1. To make pleasing or grateful to the mind; as, to sweeten life; to sweeten friendship.

2. To make mild or kind; as, to sweeten the temper.

3. To make less painful; as, to sweeten the cares of life.

4. To increase agreeable qualities; as, to sweeten the joys or pleasures of life.

5. To soften; to make delicate.

Corregio has made his name immortal by the strength he has given to his figures, and by sweetening his lights and shades.

6. To make pure and salubrious by destroying noxious matter; as, to sweeten rooms or apartments that have been infected; to sweeten the air.

7. To make warm and fertile; as, to dry and sweeten soils.

8. To restore to purity; as, to sweeten water, butter or meat.

SWEETEN, v.i. swee’tn. To become sweet.

SWEETENED, pp. Made sweet, mild or grateful.

SWEETENER, n. He or that which sweetens; he that palliates; that which moderates acrimony.

SWEETENING, ppr. Making sweet or grateful.

SWEET-HEART, n.

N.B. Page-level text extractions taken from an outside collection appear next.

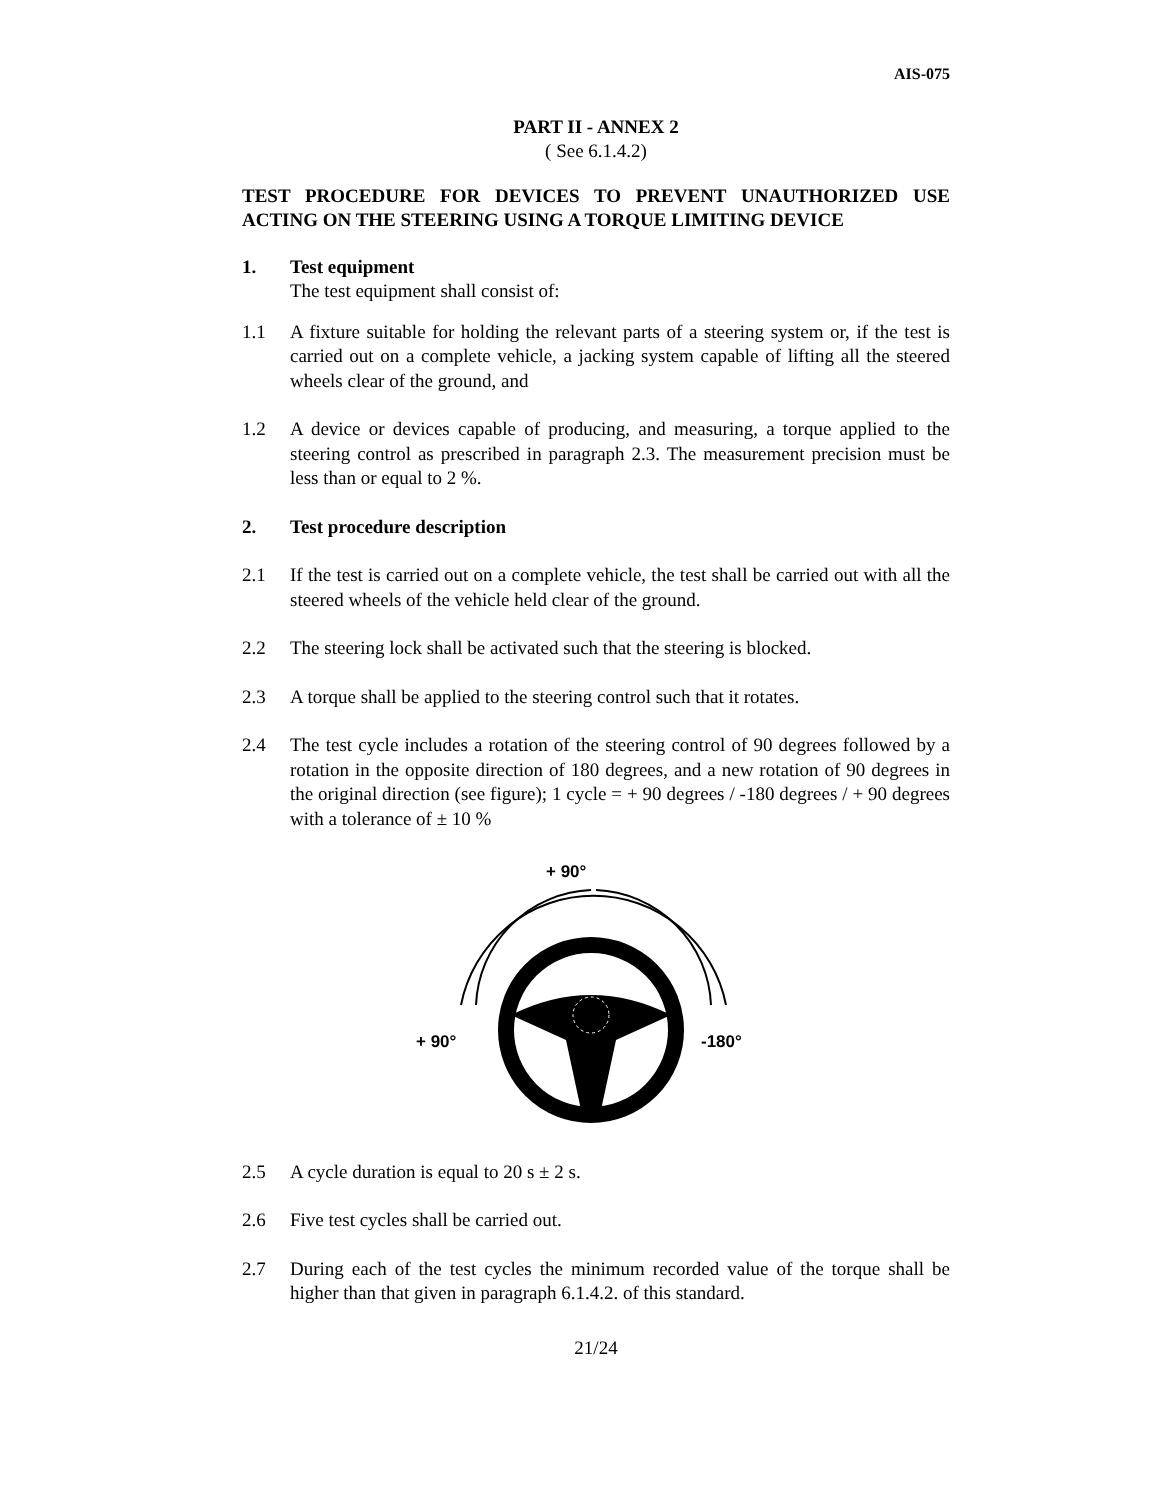AIS-075
PART II - ANNEX 2
( See 6.1.4.2)
TEST PROCEDURE FOR DEVICES TO PREVENT UNAUTHORIZED USE ACTING ON THE STEERING USING A TORQUE LIMITING DEVICE
1. Test equipment
The test equipment shall consist of:
1.1 A fixture suitable for holding the relevant parts of a steering system or, if the test is carried out on a complete vehicle, a jacking system capable of lifting all the steered wheels clear of the ground, and
1.2 A device or devices capable of producing, and measuring, a torque applied to the steering control as prescribed in paragraph 2.3. The measurement precision must be less than or equal to 2 %.
2. Test procedure description
2.1 If the test is carried out on a complete vehicle, the test shall be carried out with all the steered wheels of the vehicle held clear of the ground.
2.2 The steering lock shall be activated such that the steering is blocked.
2.3 A torque shall be applied to the steering control such that it rotates.
2.4 The test cycle includes a rotation of the steering control of 90 degrees followed by a rotation in the opposite direction of 180 degrees, and a new rotation of 90 degrees in the original direction (see figure); 1 cycle = + 90 degrees / -180 degrees / + 90 degrees with a tolerance of ± 10 %
+ 90°
+ 90°
-180°
2.5 A cycle duration is equal to 20 s ± 2 s.
2.6 Five test cycles shall be carried out.
2.7 During each of the test cycles the minimum recorded value of the torque shall be higher than that given in paragraph 6.1.4.2. of this standard.
21/24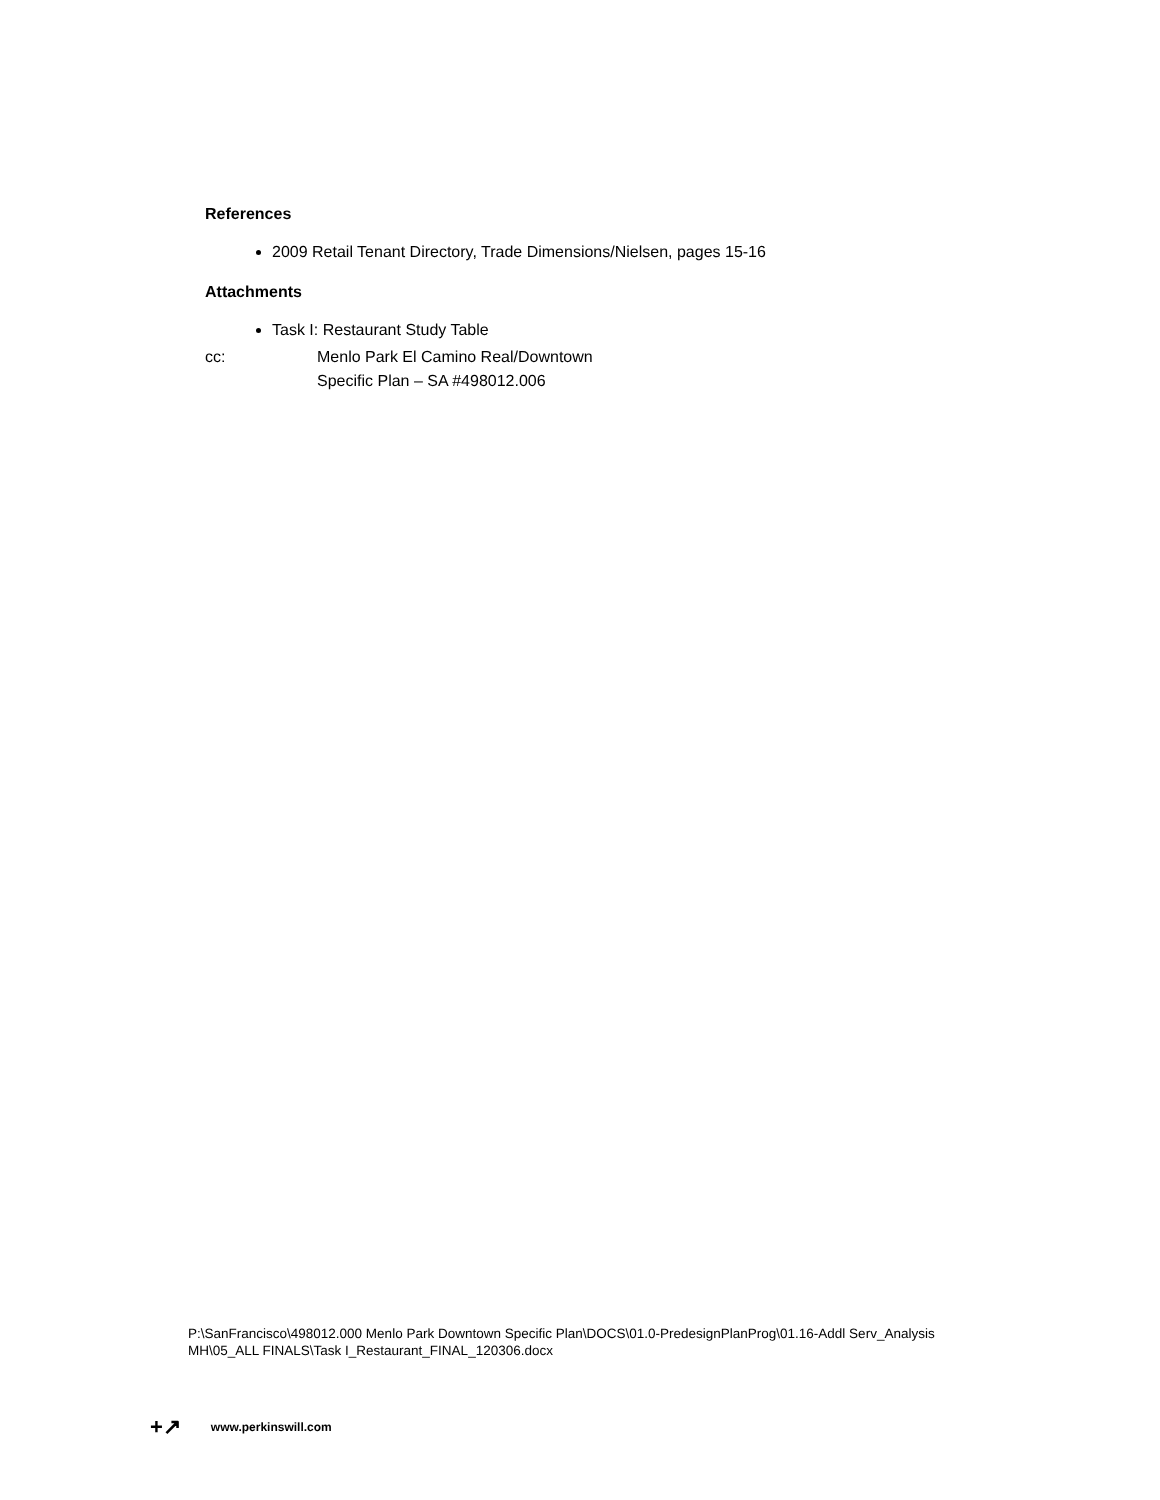References
2009 Retail Tenant Directory, Trade Dimensions/Nielsen, pages 15-16
Attachments
Task I: Restaurant Study Table
cc: Menlo Park El Camino Real/Downtown
Specific Plan – SA #498012.006
P:\SanFrancisco\498012.000 Menlo Park Downtown Specific Plan\DOCS\01.0-PredesignPlanProg\01.16-Addl Serv_Analysis
MH\05_ALL FINALS\Task I_Restaurant_FINAL_120306.docx
+↗ www.perkinswill.com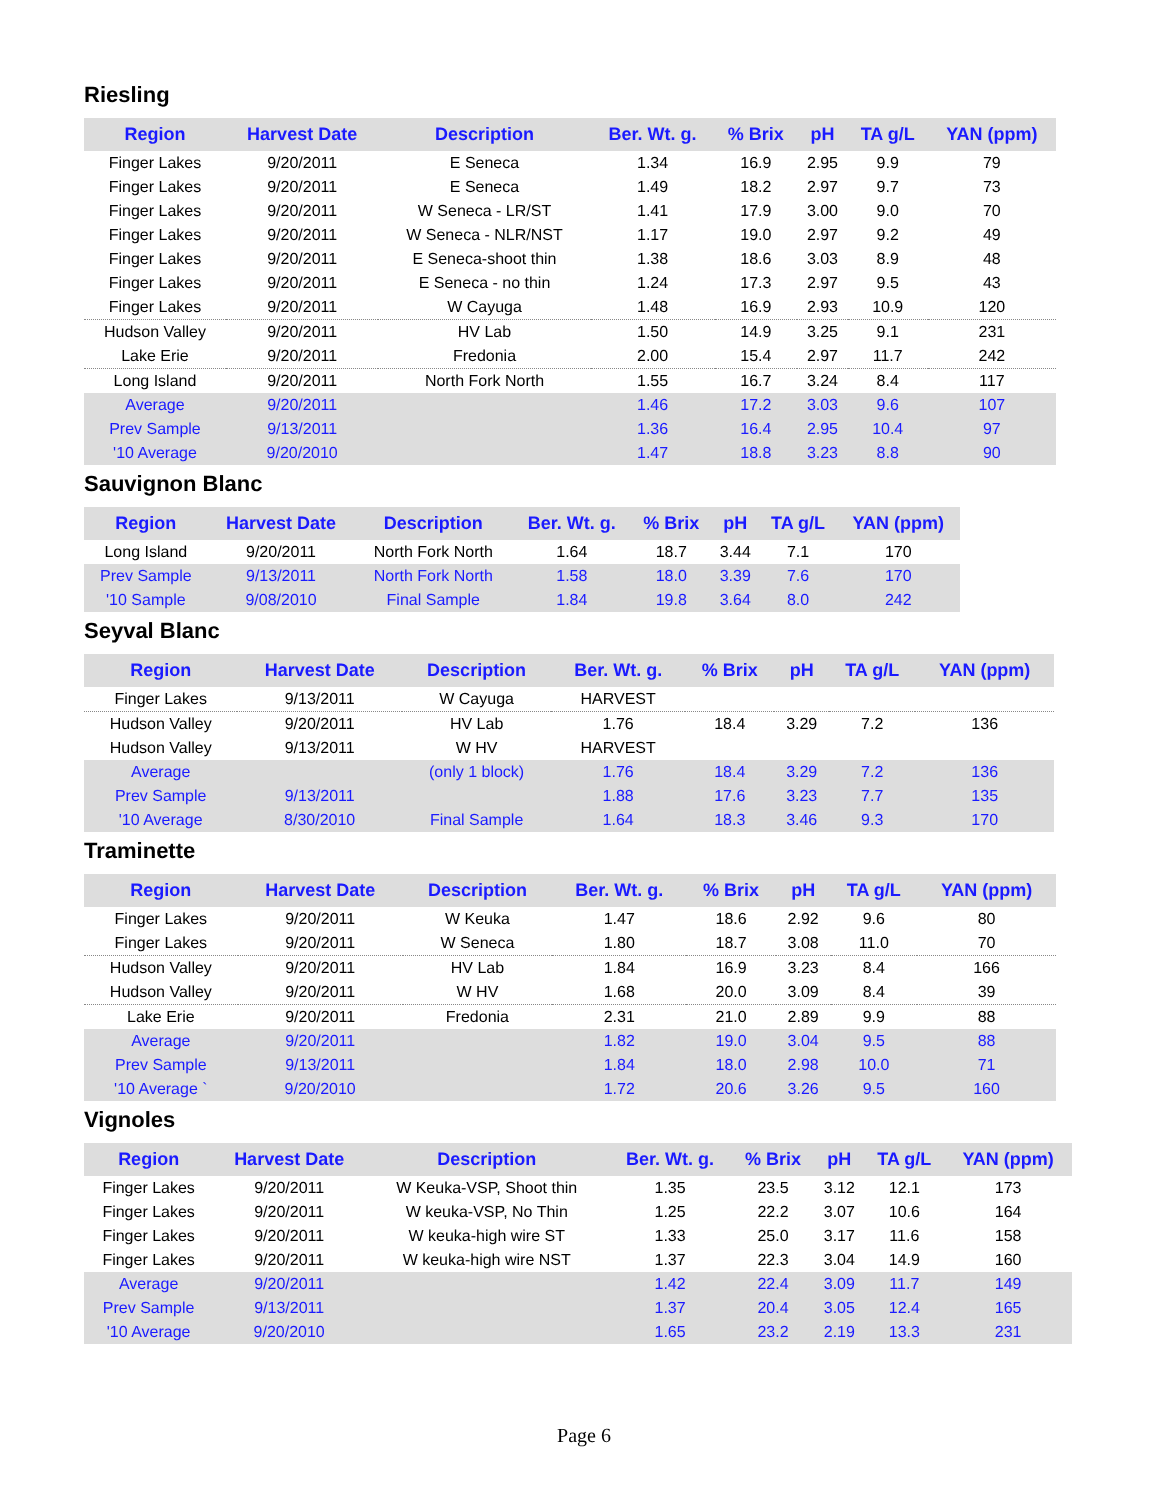Riesling
| Region | Harvest Date | Description | Ber. Wt. g. | % Brix | pH | TA g/L | YAN (ppm) |
| --- | --- | --- | --- | --- | --- | --- | --- |
| Finger Lakes | 9/20/2011 | E Seneca | 1.34 | 16.9 | 2.95 | 9.9 | 79 |
| Finger Lakes | 9/20/2011 | E Seneca | 1.49 | 18.2 | 2.97 | 9.7 | 73 |
| Finger Lakes | 9/20/2011 | W Seneca - LR/ST | 1.41 | 17.9 | 3.00 | 9.0 | 70 |
| Finger Lakes | 9/20/2011 | W Seneca - NLR/NST | 1.17 | 19.0 | 2.97 | 9.2 | 49 |
| Finger Lakes | 9/20/2011 | E Seneca-shoot thin | 1.38 | 18.6 | 3.03 | 8.9 | 48 |
| Finger Lakes | 9/20/2011 | E Seneca - no thin | 1.24 | 17.3 | 2.97 | 9.5 | 43 |
| Finger Lakes | 9/20/2011 | W Cayuga | 1.48 | 16.9 | 2.93 | 10.9 | 120 |
| Hudson Valley | 9/20/2011 | HV Lab | 1.50 | 14.9 | 3.25 | 9.1 | 231 |
| Lake Erie | 9/20/2011 | Fredonia | 2.00 | 15.4 | 2.97 | 11.7 | 242 |
| Long Island | 9/20/2011 | North Fork North | 1.55 | 16.7 | 3.24 | 8.4 | 117 |
| Average | 9/20/2011 | | 1.46 | 17.2 | 3.03 | 9.6 | 107 |
| Prev Sample | 9/13/2011 | | 1.36 | 16.4 | 2.95 | 10.4 | 97 |
| '10 Average | 9/20/2010 | | 1.47 | 18.8 | 3.23 | 8.8 | 90 |
Sauvignon Blanc
| Region | Harvest Date | Description | Ber. Wt. g. | % Brix | pH | TA g/L | YAN (ppm) |
| --- | --- | --- | --- | --- | --- | --- | --- |
| Long Island | 9/20/2011 | North Fork North | 1.64 | 18.7 | 3.44 | 7.1 | 170 |
| Prev Sample | 9/13/2011 | North Fork North | 1.58 | 18.0 | 3.39 | 7.6 | 170 |
| '10 Sample | 9/08/2010 | Final Sample | 1.84 | 19.8 | 3.64 | 8.0 | 242 |
Seyval Blanc
| Region | Harvest Date | Description | Ber. Wt. g. | % Brix | pH | TA g/L | YAN (ppm) |
| --- | --- | --- | --- | --- | --- | --- | --- |
| Finger Lakes | 9/13/2011 | W Cayuga | HARVEST | | | | |
| Hudson Valley | 9/20/2011 | HV Lab | 1.76 | 18.4 | 3.29 | 7.2 | 136 |
| Hudson Valley | 9/13/2011 | W HV | HARVEST | | | | |
| Average | | (only 1 block) | 1.76 | 18.4 | 3.29 | 7.2 | 136 |
| Prev Sample | 9/13/2011 | | 1.88 | 17.6 | 3.23 | 7.7 | 135 |
| '10 Average | 8/30/2010 | Final Sample | 1.64 | 18.3 | 3.46 | 9.3 | 170 |
Traminette
| Region | Harvest Date | Description | Ber. Wt. g. | % Brix | pH | TA g/L | YAN (ppm) |
| --- | --- | --- | --- | --- | --- | --- | --- |
| Finger Lakes | 9/20/2011 | W Keuka | 1.47 | 18.6 | 2.92 | 9.6 | 80 |
| Finger Lakes | 9/20/2011 | W Seneca | 1.80 | 18.7 | 3.08 | 11.0 | 70 |
| Hudson Valley | 9/20/2011 | HV Lab | 1.84 | 16.9 | 3.23 | 8.4 | 166 |
| Hudson Valley | 9/20/2011 | W HV | 1.68 | 20.0 | 3.09 | 8.4 | 39 |
| Lake Erie | 9/20/2011 | Fredonia | 2.31 | 21.0 | 2.89 | 9.9 | 88 |
| Average | 9/20/2011 | | 1.82 | 19.0 | 3.04 | 9.5 | 88 |
| Prev Sample | 9/13/2011 | | 1.84 | 18.0 | 2.98 | 10.0 | 71 |
| '10 Average ` | 9/20/2010 | | 1.72 | 20.6 | 3.26 | 9.5 | 160 |
Vignoles
| Region | Harvest Date | Description | Ber. Wt. g. | % Brix | pH | TA g/L | YAN (ppm) |
| --- | --- | --- | --- | --- | --- | --- | --- |
| Finger Lakes | 9/20/2011 | W Keuka-VSP, Shoot thin | 1.35 | 23.5 | 3.12 | 12.1 | 173 |
| Finger Lakes | 9/20/2011 | W keuka-VSP, No Thin | 1.25 | 22.2 | 3.07 | 10.6 | 164 |
| Finger Lakes | 9/20/2011 | W keuka-high wire ST | 1.33 | 25.0 | 3.17 | 11.6 | 158 |
| Finger Lakes | 9/20/2011 | W keuka-high wire NST | 1.37 | 22.3 | 3.04 | 14.9 | 160 |
| Average | 9/20/2011 | | 1.42 | 22.4 | 3.09 | 11.7 | 149 |
| Prev Sample | 9/13/2011 | | 1.37 | 20.4 | 3.05 | 12.4 | 165 |
| '10 Average | 9/20/2010 | | 1.65 | 23.2 | 2.19 | 13.3 | 231 |
Page 6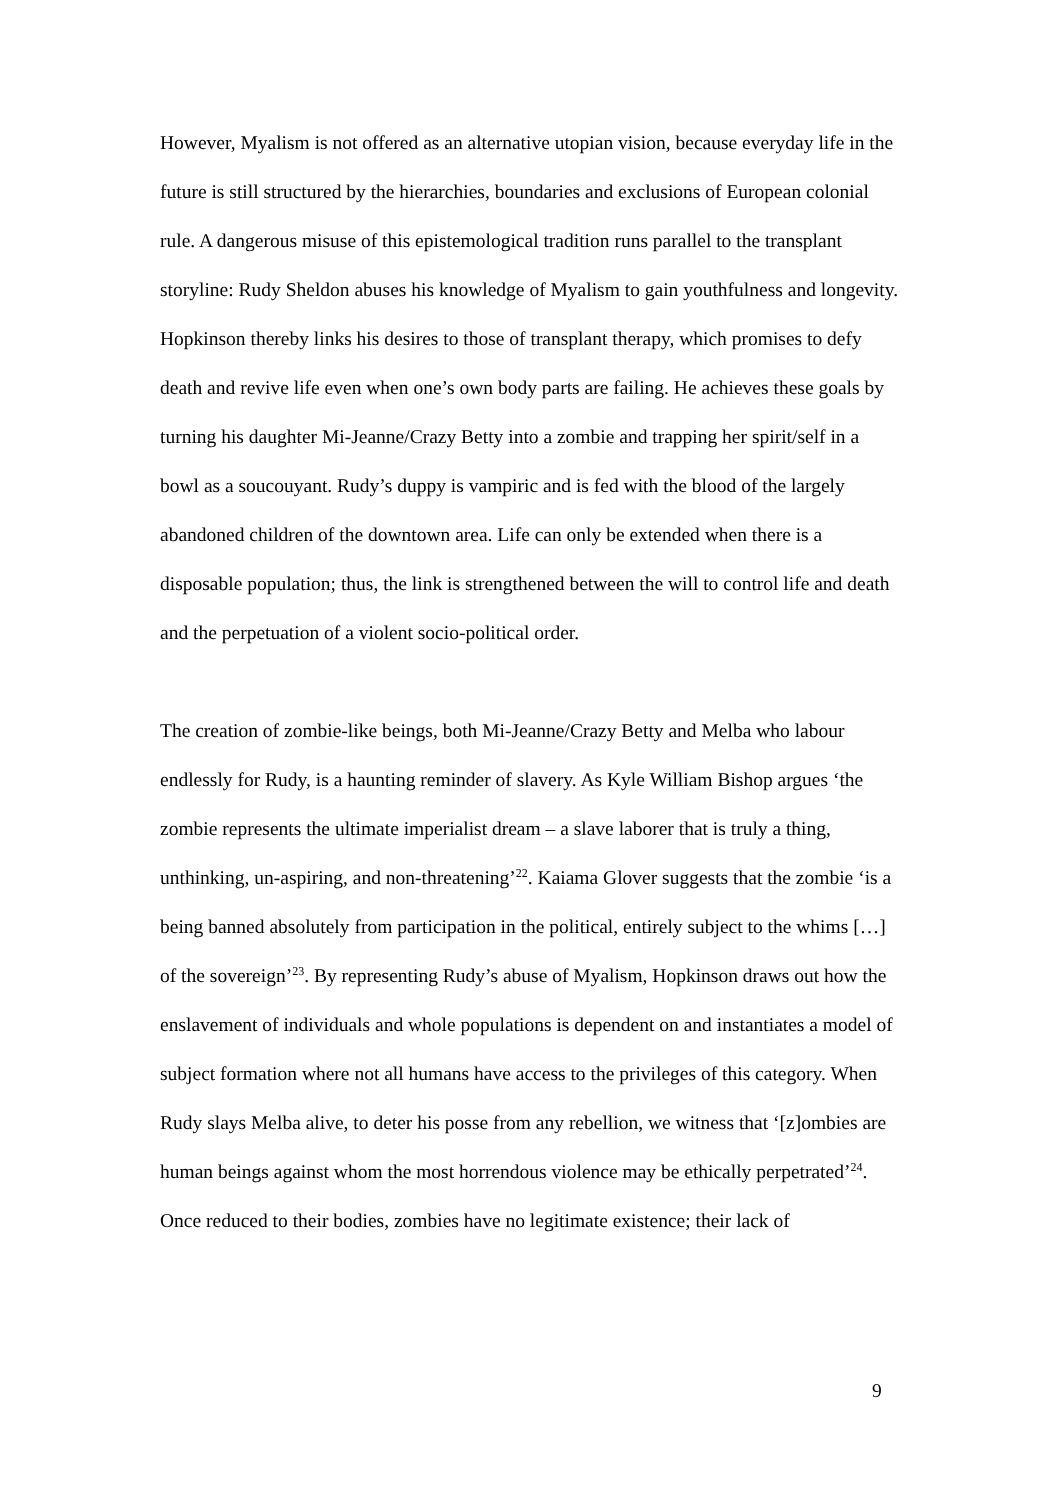However, Myalism is not offered as an alternative utopian vision, because everyday life in the future is still structured by the hierarchies, boundaries and exclusions of European colonial rule. A dangerous misuse of this epistemological tradition runs parallel to the transplant storyline: Rudy Sheldon abuses his knowledge of Myalism to gain youthfulness and longevity. Hopkinson thereby links his desires to those of transplant therapy, which promises to defy death and revive life even when one’s own body parts are failing. He achieves these goals by turning his daughter Mi-Jeanne/Crazy Betty into a zombie and trapping her spirit/self in a bowl as a soucouyant. Rudy’s duppy is vampiric and is fed with the blood of the largely abandoned children of the downtown area. Life can only be extended when there is a disposable population; thus, the link is strengthened between the will to control life and death and the perpetuation of a violent socio-political order.
The creation of zombie-like beings, both Mi-Jeanne/Crazy Betty and Melba who labour endlessly for Rudy, is a haunting reminder of slavery. As Kyle William Bishop argues ‘the zombie represents the ultimate imperialist dream – a slave laborer that is truly a thing, unthinking, un-aspiring, and non-threatening’<sup>22</sup>. Kaiama Glover suggests that the zombie ‘is a being banned absolutely from participation in the political, entirely subject to the whims […] of the sovereign’<sup>23</sup>. By representing Rudy’s abuse of Myalism, Hopkinson draws out how the enslavement of individuals and whole populations is dependent on and instantiates a model of subject formation where not all humans have access to the privileges of this category. When Rudy slays Melba alive, to deter his posse from any rebellion, we witness that ‘[z]ombies are human beings against whom the most horrendous violence may be ethically perpetrated’<sup>24</sup>. Once reduced to their bodies, zombies have no legitimate existence; their lack of
9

A lover or mistress.

SWEETING, n. A sweet apple.

1. A word of endearment.

SWEETISH, a. Somewhat sweet or grateful to the taste.

SWEETISHNESS, n. The quality of being sweetish.

SWEETLY, adv. In a sweet manner; gratefully; agreeable.

He sweetly temper’d awe.

No poet ever sweetly sung,

Unless he was, like Phoebus, young.

SWEETMEAT, n. [sweet and meat.] Fruit preserved with sugar; as peaches, pears, melons, nuts, orange peel, and the like.

SWEETNESS, n. The quality of being sweet, in any of its senses; as gratefulness to the taste; or to the smell, fragrance; agreeableness to the ear, melody; as sweetness of the voice; sweetness of elocution.

1. Agreeableness of manners; softness; mildness; obliging civility; as sweetness of behavior.

2. Softness; mildness; amiableness; as sweetness of temper.

SWEET-SCENTED, a. [sweet and scent.] Having a sweet smell; fragrant.